DraftKings and FanDuel have argued their merger doesn't violate antitrust laws because the two companies represent a niche within the larger, multibillion dollar fantasy sports market in which ESPN, Yahoo and other major corporations have long dominated.
But the FTC doesn't appear to share that view, concluding the two companies are "each other's most significant competitor."
"It all comes down to how you define the relevant market, and that's where they fell short," Daniel Wallach, a Florida attorney who specializes in gambling and sports law, said of the two companies. "And I'm not convinced they'll do any better in a federal court."
The FTC said it also isn't convinced that other fantasy sports companies could provide sufficient competition if the merger went through and that consumers are unlikely to view other products — including the traditional, season-long fantasy sports competitions played by millions of Americans each year — as a meaningful substitute for the contests offered by the two companies.

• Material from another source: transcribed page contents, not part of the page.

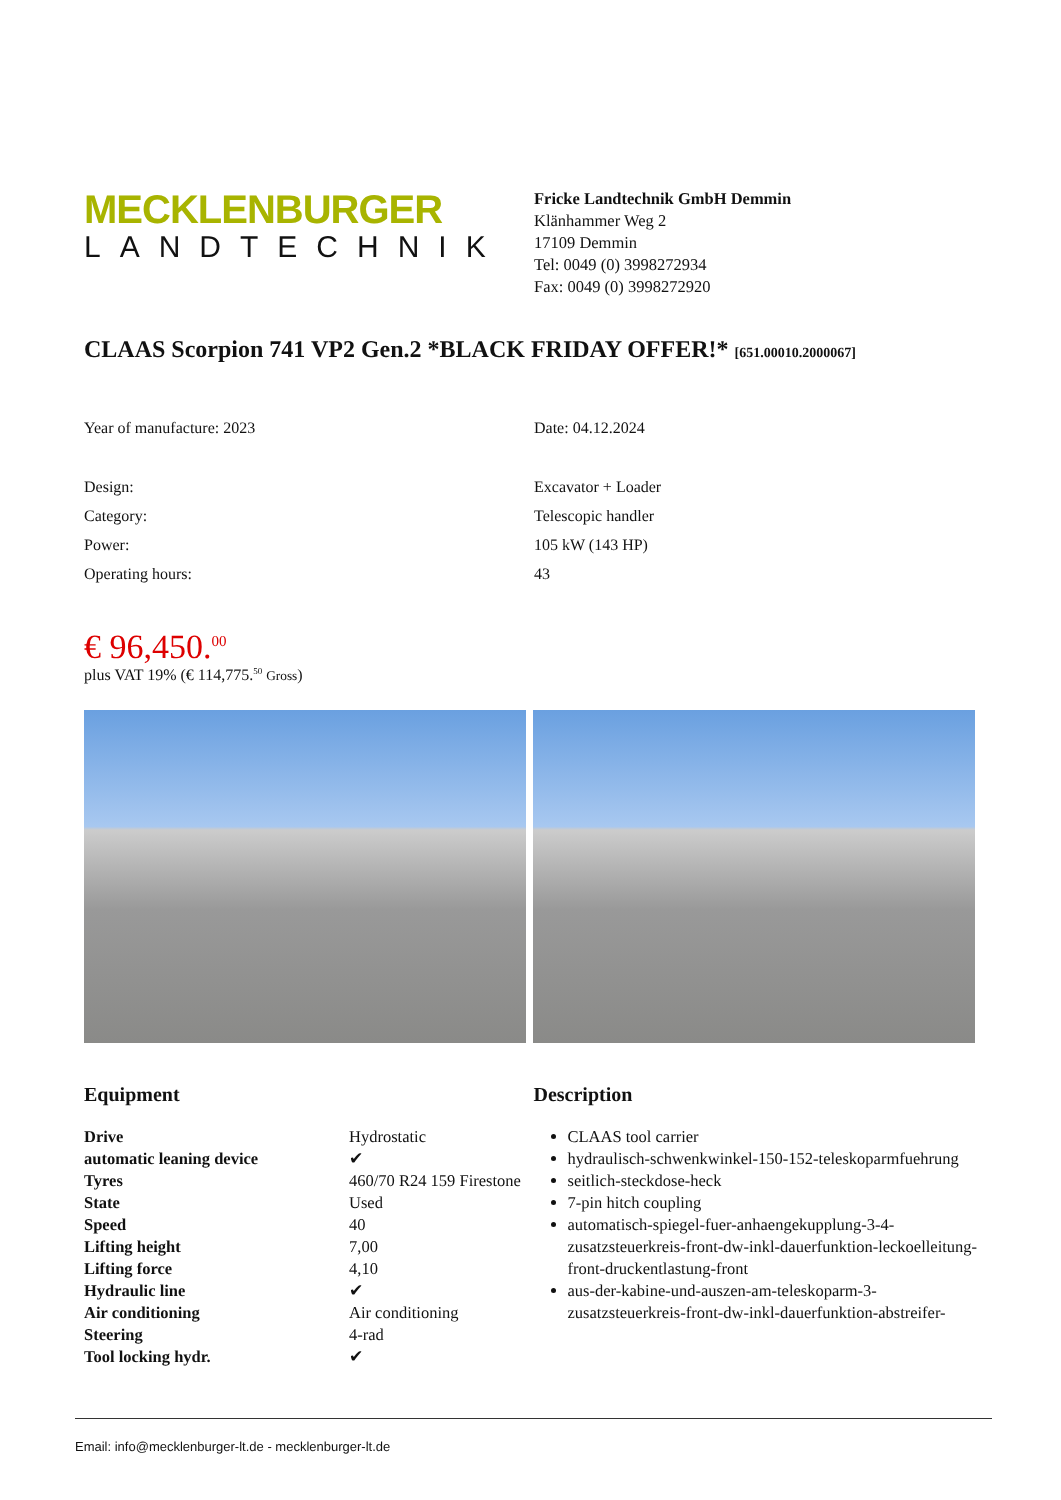MECKLENBURGER
LANDTECHNIK
Fricke Landtechnik GmbH Demmin
Klänhammer Weg 2
17109 Demmin
Tel: 0049 (0) 3998272934
Fax: 0049 (0) 3998272920
CLAAS Scorpion 741 VP2 Gen.2 *BLACK FRIDAY OFFER!* [651.00010.2000067]
Year of manufacture: 2023 Date: 04.12.2024
Design:
Category:
Power:
Operating hours:
Excavator + Loader
Telescopic handler
105 kW (143 HP)
43
€ 96,450.<sup>00</sup>
plus VAT 19% (€ 114,775.<sup>50</sup> Gross)
Equipment
| Drive | Hydrostatic |
| automatic leaning device | ✔ |
| Tyres | 460/70 R24 159 Firestone |
| State | Used |
| Speed | 40 |
| Lifting height | 7,00 |
| Lifting force | 4,10 |
| Hydraulic line | ✔ |
| Air conditioning | Air conditioning |
| Steering | 4-rad |
| Tool locking hydr. | ✔ |
Description
CLAAS tool carrier
hydraulisch-schwenkwinkel-150-152-teleskoparmfuehrung
seitlich-steckdose-heck
7-pin hitch coupling
automatisch-spiegel-fuer-anhaengekupplung-3-4-zusatzsteuerkreis-front-dw-inkl-dauerfunktion-leckoelleitung-front-druckentlastung-front
aus-der-kabine-und-auszen-am-teleskoparm-3-zusatzsteuerkreis-front-dw-inkl-dauerfunktion-abstreifer-
Email: info@mecklenburger-lt.de - mecklenburger-lt.de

Boston-based DraftKings and New York-based FanDuel agreed to merge in November as the industry they helped pioneer fell under intense regulatory scrutiny.
With the two companies engaged in a costly advertising war, state attorneys general, lawmakers and gambling regulators across the country began to question whether the online contests amounted to illegal sports-betting operations.
At the time the merger was announced, the companies said a merger would help them reduce costs as they lobbied for state laws recognizing their legality and fought off legal challenges in court, as well as help them improve their contests.
Both had raised millions of dollars through investors and sponsorships with prominent teams and sports leagues in a few short years but still weren't profitable.
But the daily fantasy sports industry has sharply contracted in the past year, despite roughly a dozen states adopting new laws and regulations.
More than two-thirds of daily fantasy sports companies have shuttered, changed focus or joined with competitors, the Fantasy Sports Trade Association has said. That's left DraftKings and FanDuel as the largest remaining operators.
DraftKings, which was founded in 2012, is currently the largest in terms of entry fees and revenues. FanDuel, which was founded in Scotland in 2009, is the second largest.